A posição de segundo lugar ocupada pelo setor saúde na Grã-Bretanha na geração de empregos públicos, bem próxima ao setor de educação, que ocupa a primeira posição, reflete a consolidação do já mencionado sistema universal de saúde inglês. A situação particular da França merece destaque. Considerando que foram gerados, entre 1951 e 1981, quase três milhões de empregos públicos no país, sendo praticamente um terço só na saúde (um milhão, conforme Tabela 1), é possível constatar a importância da expansão da cobertura de seguro saúde pelo Estado francês ocorrida no período. Essa expansão, segundo Rose (1985), vai além de questões mais gerais como mudanças na composição demográfica da população (aumento do número de pessoas acima de sessenta anos) e interações entre

demanda e oferta. O autor destaca dois fatores específicos que teriam contribuído para a expansão das políticas de saúde no país. Primeiro, o desenvolvimento dos serviços de saúde estava alinhado com os planos do governo francês de promoção do crescimento econômico. Segundo, foram implementadas importantes reestruturações no cuidado em saúde, como as reformas de 1958, que tornaram mais fácil, para os hospitais não administrados pelas autoridades locais, tratar pacientes cujo único seguro fosse o de saúde obrigatório. Além disso, essas reformas ampliaram recursos para a formação e pagamento dos médicos.

Percebe-se que mesmo países que não construíram sistemas públicos de saúde universais, como os Estados Unidos e Alemanha, apresentaram crescimento do número de empregos no setor. No que diz respeito especificamente à realidade americana, é possível explicar esse fenômeno em parte pelo desenvolvimento dos programas já mencionados (medicaid e medicare). No entanto, nota-se a distância do saldo obtido no emprego público em saúde em relação à área de educação, setor no qual o país realmente se destaca pela oferta universal de serviços.
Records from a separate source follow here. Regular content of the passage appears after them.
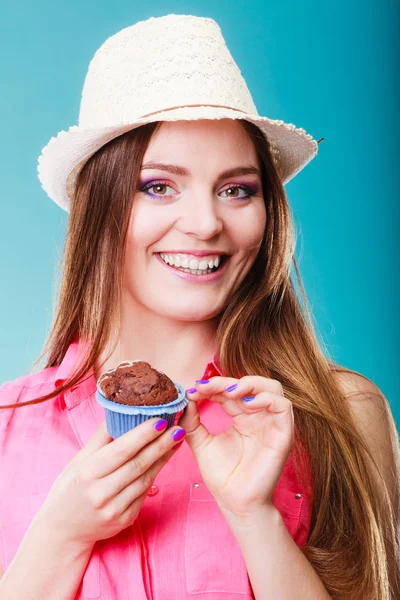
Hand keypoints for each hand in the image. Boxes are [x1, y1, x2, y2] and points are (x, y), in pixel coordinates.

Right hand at [35, 419, 185, 547]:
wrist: (64, 531)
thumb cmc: (70, 488)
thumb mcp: (79, 460)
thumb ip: (100, 437)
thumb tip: (120, 410)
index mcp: (88, 473)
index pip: (121, 451)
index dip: (143, 435)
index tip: (161, 420)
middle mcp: (101, 493)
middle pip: (138, 464)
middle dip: (161, 444)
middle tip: (178, 427)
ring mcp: (114, 509)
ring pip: (145, 479)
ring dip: (163, 458)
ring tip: (176, 439)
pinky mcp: (125, 520)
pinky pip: (144, 493)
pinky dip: (155, 474)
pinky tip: (164, 458)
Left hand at [179, 376, 293, 520]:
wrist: (236, 503)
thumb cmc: (223, 477)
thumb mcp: (201, 443)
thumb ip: (193, 421)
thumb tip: (186, 398)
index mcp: (243, 417)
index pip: (231, 391)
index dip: (213, 385)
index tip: (194, 389)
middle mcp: (259, 417)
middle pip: (251, 384)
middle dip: (227, 381)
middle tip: (207, 387)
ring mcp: (272, 424)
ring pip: (272, 388)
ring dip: (250, 384)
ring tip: (229, 392)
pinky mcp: (283, 434)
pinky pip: (283, 406)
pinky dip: (266, 399)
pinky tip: (246, 404)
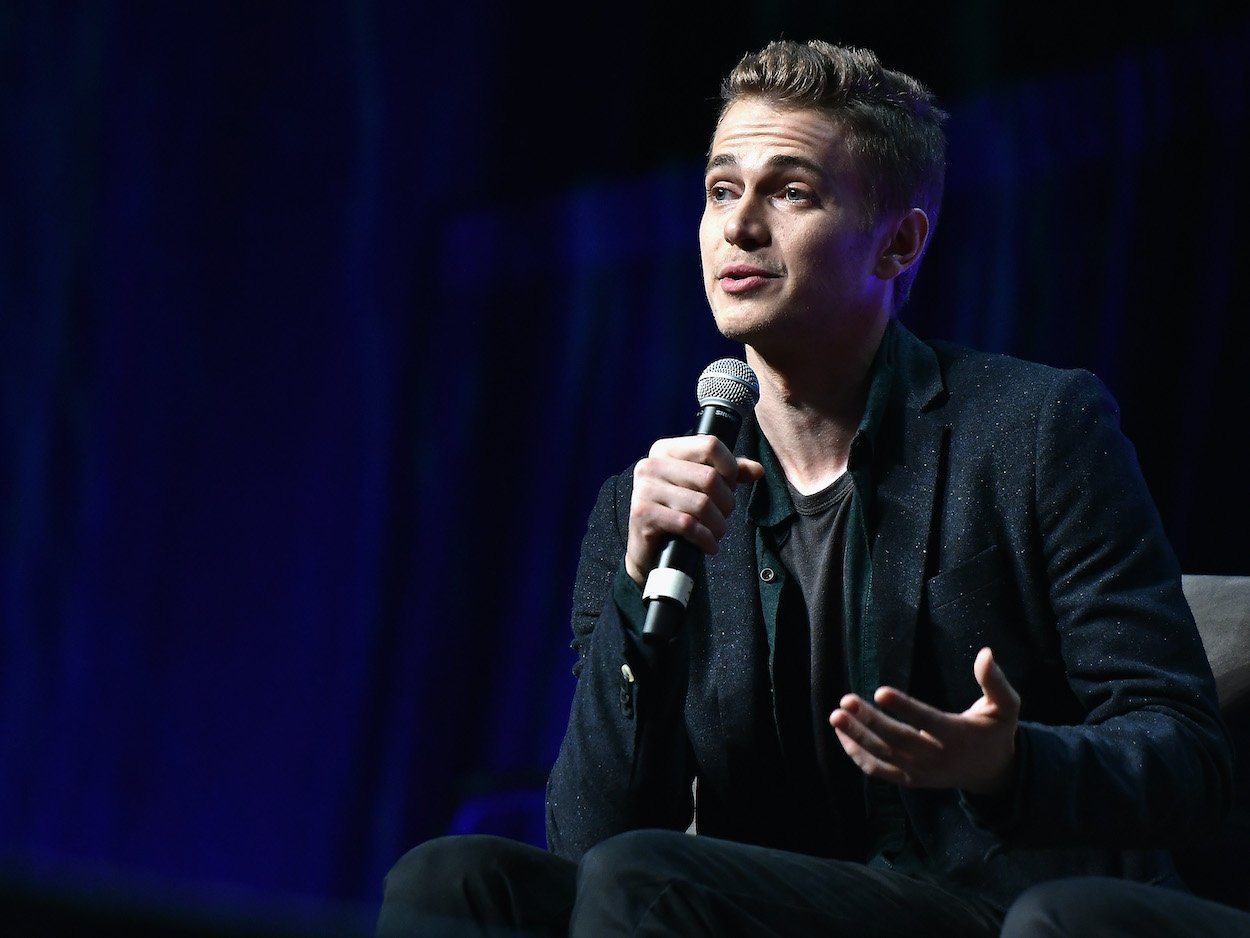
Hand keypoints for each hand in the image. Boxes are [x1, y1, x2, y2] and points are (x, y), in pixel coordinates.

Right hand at [625, 435, 763, 586]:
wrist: (649, 550)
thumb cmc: (678, 512)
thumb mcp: (702, 488)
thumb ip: (728, 474)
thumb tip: (758, 470)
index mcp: (665, 450)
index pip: (710, 445)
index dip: (730, 467)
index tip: (730, 486)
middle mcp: (651, 465)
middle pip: (709, 477)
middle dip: (726, 503)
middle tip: (723, 516)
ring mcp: (644, 489)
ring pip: (701, 504)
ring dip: (717, 525)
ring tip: (716, 533)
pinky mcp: (642, 514)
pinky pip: (687, 525)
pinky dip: (705, 539)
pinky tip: (708, 545)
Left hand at [829, 647, 1019, 794]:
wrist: (992, 773)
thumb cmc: (995, 731)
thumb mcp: (1006, 706)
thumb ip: (996, 682)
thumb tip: (986, 653)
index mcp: (958, 736)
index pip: (928, 721)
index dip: (905, 707)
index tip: (880, 692)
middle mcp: (937, 757)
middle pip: (898, 740)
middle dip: (870, 721)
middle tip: (846, 700)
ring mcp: (921, 772)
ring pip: (884, 756)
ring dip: (857, 737)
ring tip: (836, 715)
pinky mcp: (910, 780)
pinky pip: (879, 770)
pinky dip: (858, 754)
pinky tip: (841, 734)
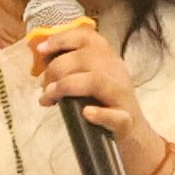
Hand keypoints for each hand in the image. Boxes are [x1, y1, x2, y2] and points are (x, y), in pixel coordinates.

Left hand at [23, 0, 145, 174]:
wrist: (133, 136)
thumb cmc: (105, 106)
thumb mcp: (91, 82)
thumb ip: (73, 70)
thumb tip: (43, 64)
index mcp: (108, 60)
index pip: (87, 37)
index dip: (62, 39)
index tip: (41, 50)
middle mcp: (117, 72)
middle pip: (86, 58)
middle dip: (56, 69)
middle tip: (43, 86)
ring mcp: (122, 96)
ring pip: (96, 81)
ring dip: (66, 86)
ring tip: (49, 98)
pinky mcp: (125, 121)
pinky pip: (114, 115)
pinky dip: (99, 114)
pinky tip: (85, 114)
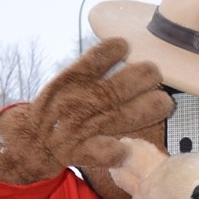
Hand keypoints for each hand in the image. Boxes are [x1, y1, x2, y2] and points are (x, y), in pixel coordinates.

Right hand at [30, 38, 174, 167]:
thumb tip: (126, 47)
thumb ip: (92, 69)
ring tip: (164, 102)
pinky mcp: (79, 152)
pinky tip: (126, 150)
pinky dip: (111, 152)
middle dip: (137, 80)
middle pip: (111, 90)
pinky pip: (97, 153)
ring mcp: (79, 129)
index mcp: (70, 82)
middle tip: (156, 73)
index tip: (124, 44)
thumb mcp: (67, 82)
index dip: (107, 53)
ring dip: (141, 110)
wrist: (33, 140)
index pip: (90, 63)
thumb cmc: (60, 106)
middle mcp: (76, 104)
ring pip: (114, 119)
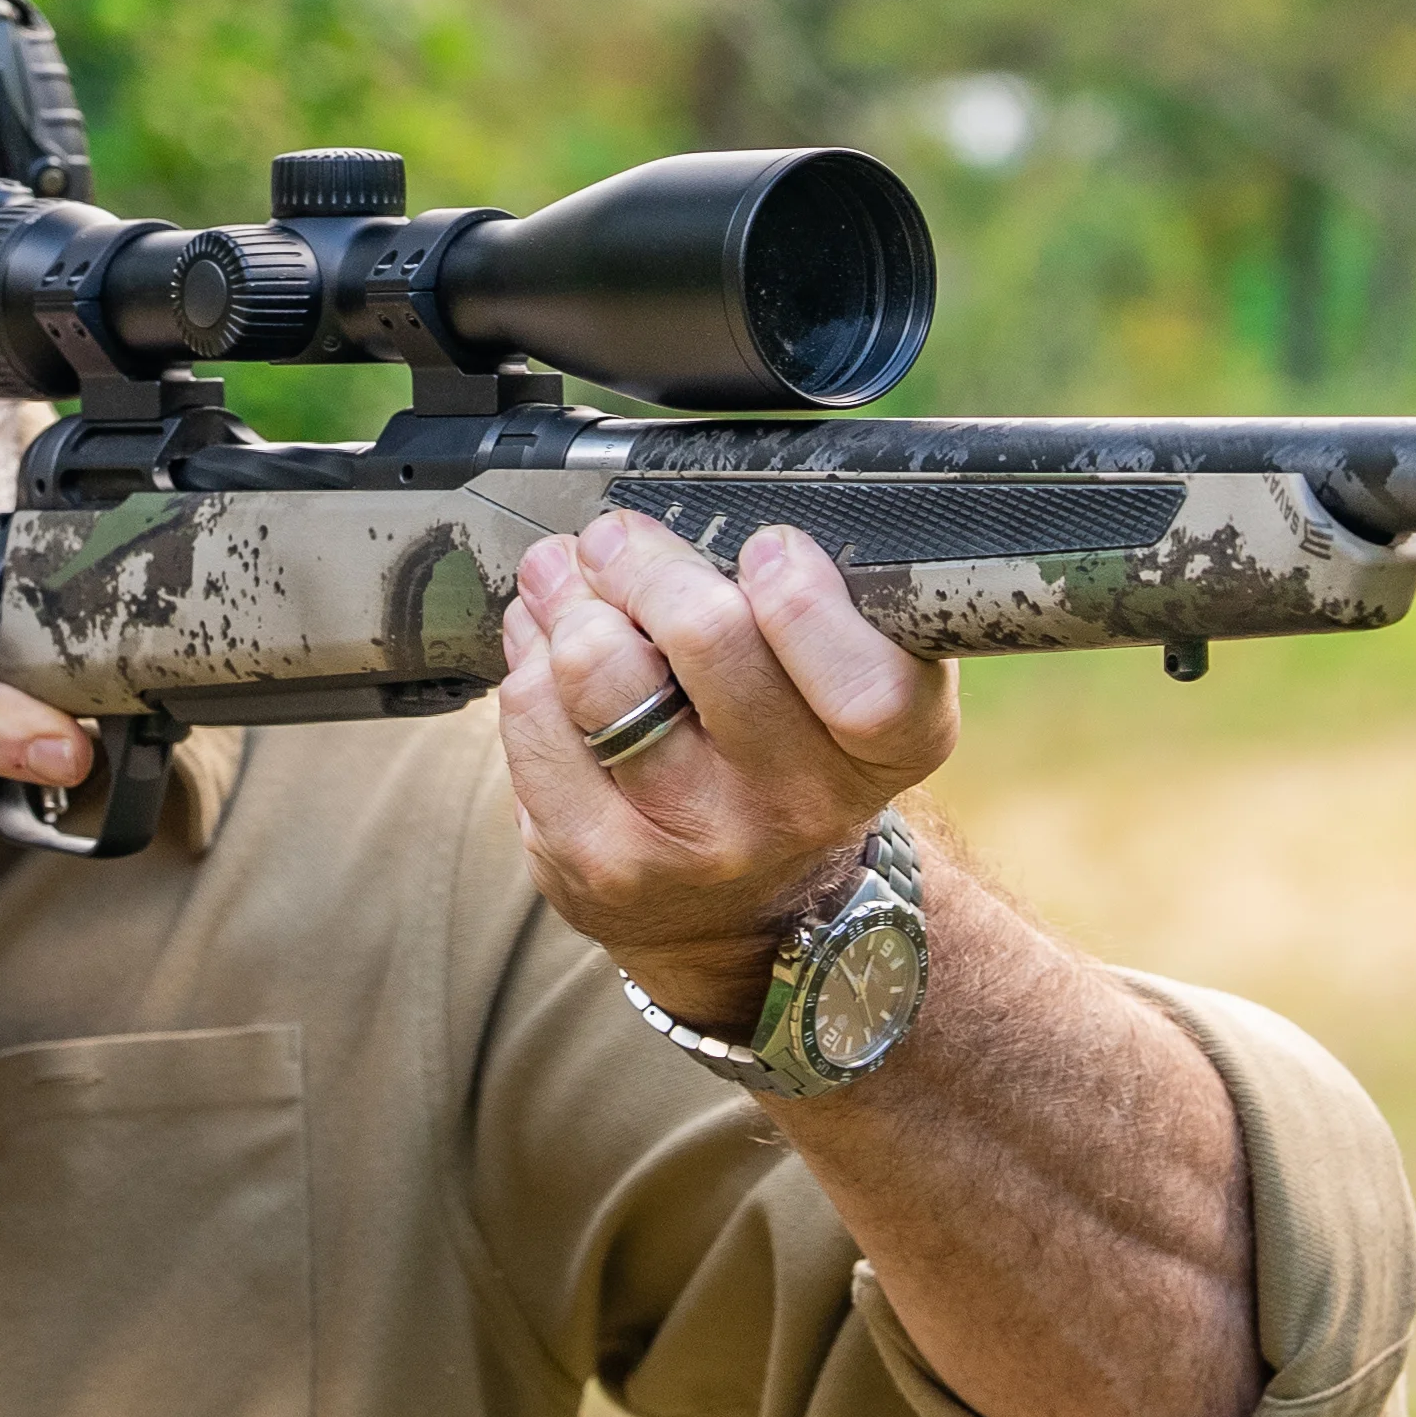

E, em termos percentuais, o indicador de emprego público em saúde nos Estados Unidos era bem menor do que a média europeia.

Gimenez (2001), com base nas ideias de Rose (1985), conclui que o crescimento do emprego público seria um fenômeno generalizado na maior parte dos países capitalistas avançados, apresentando variações quanto ao formato e à intensidade do aumento. A expansão da oferta de serviços, particularmente a consolidação de sistemas de saúde intensivos em mão-de-obra na maioria desses países, teria contribuído de forma significativa para esse fato.